▶ _ZU PRÜFENDER TEXT_
○ ○ ○ ○

Geesthachter Ratsversammlung tagt am 12. Juni 2026 öffentlich
Die Geesthachter Ratsversammlung tagt am Freitag, 12. Juni 2026, im Geesthachter Rathaus (Markt 15). Beginn der öffentlichen Sitzung ist um 18 Uhr.
Das Gremium wird sich unter anderem mit den Benutzungsgebühren für die Kindertagesstätten, mit der Marktgebührensatzung, mit der Nutzungs- und Gebührensatzung für die Schulkindbetreuung an den Geesthachter Grundschulen sowie der Benutzungs- und Gebührensatzung für die Offenen Ganztagsschulen der weiterführenden Schulen der Stadt Geesthacht beschäftigen. Darüber hinaus stehen beispielsweise die Themen „Wahl einer/eines Gemeindewahlleiterin/Gemeindewahlleiters für die Bürgermeisterwahl“, „Wahl der Beisitzerinnen/Beisitzer und Stellvertretungen des Gemeindewahlausschusses für die Bürgermeisterwahl“, „Wahlen der Freiwilligen Feuerwehr Geesthacht - Zustimmung des Trägers der Feuerwehr“ sowie „Einnahme- und Ausgabeplanung für die Kameradschaftskasse der Ortsfeuerwehr Geesthacht und der Ortsfeuerwehr Grünhof-Tesperhude“ auf der Tagesordnung. Die komplette Tagesordnung der Sitzung samt Diskussionsvorlagen ist auf der Website der Stadt Geesthacht (www.geesthacht.de) über die Reiterfolge „Rathaus & Politik“, „Politik“ und „Sitzungskalender“ einsehbar.

○ ○ ○ ○

▶ _FOLGENDE DATEN_
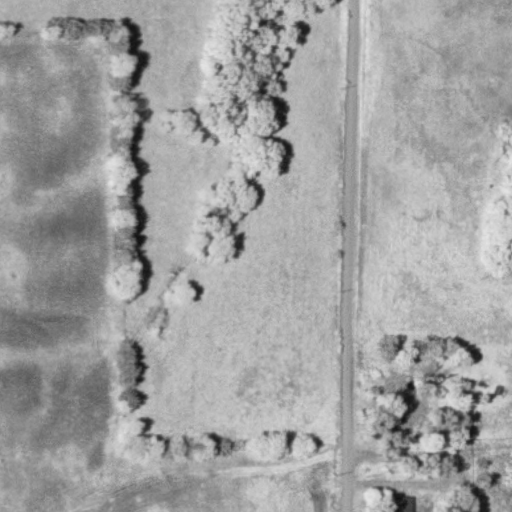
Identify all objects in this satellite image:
road: (357, 256)
building: (403, 414)
building: (399, 505)
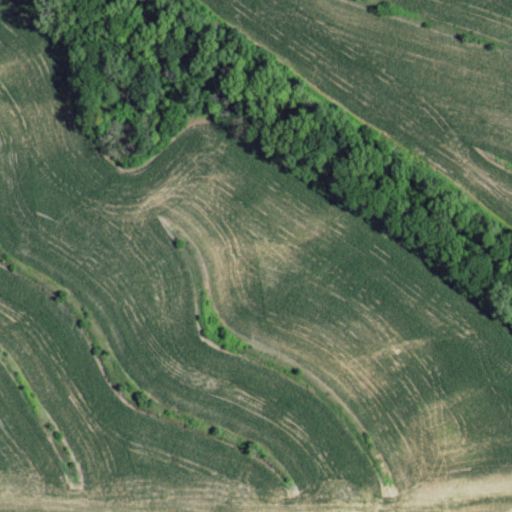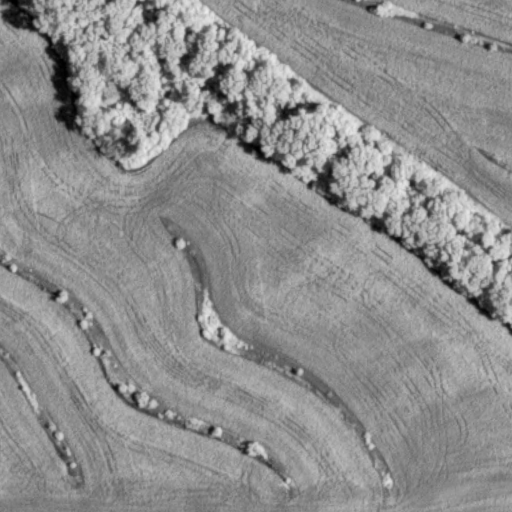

○ ○ ○ ○

▶ _ARBEITSAUFTRAG 1_
Beantworte anhand der Mitteilung zur Ratsversammlung diese Fragen:
(a) Um wie viel Uhr beginnt die öffentliche Sitzung?
(b) Unter welcher Adresse liegt das Geesthachter Rathaus?
(c) Über welche Reiter kommt man auf der Website der Stadt zur kompletten Tagesordnung?
▶ _ARBEITSAUFTRAG 2_
Stimmen diese Aussagen mit der Mitteilung zur Ratsversammlung überein?
(a) Die Sitzung findet an einem Freitag statt.
(b) Die Ratsversammlung tagt in Grünhof-Tesperhude.
(c) Die Marktgebührensatzung ist ein Thema der Sitzung.
▶ _ARBEITSAUFTRAG 3_
Schreib aus der Mitteilung zur Ratsversammlung das Stück von „Geesthachter Ratsversammlung tagt am 12.“ bis „ist um 18 Uhr.“ Wort für Wort ab.

▶ _MUSTERLÖSUNG 1_
(a) Um 18 Uhr.
(b) Markt 15.
(c) Über „Rathaus & Politik“, „Politik“ und „Sitzungskalender“.

▶ _MUSTERLÖSUNG 2_
(a) Ja: „am Freitag, 12. Juni 2026“.
(b) Nein: „im Geesthachter Rathaus (Markt 15)“.
(c) Ja: „mit der Marktgebührensatzung“.

▶ _MUSTERLÖSUNG 3_
Geesthachter Ratsversammlung tagt am 12. Juni 2026 öffentlich
Die Geesthachter Ratsversammlung tagt am Freitag, 12. Juni 2026, im Geesthachter Rathaus (Markt 15). Beginn der öffentlichen Sitzung ist um 18 Uhr.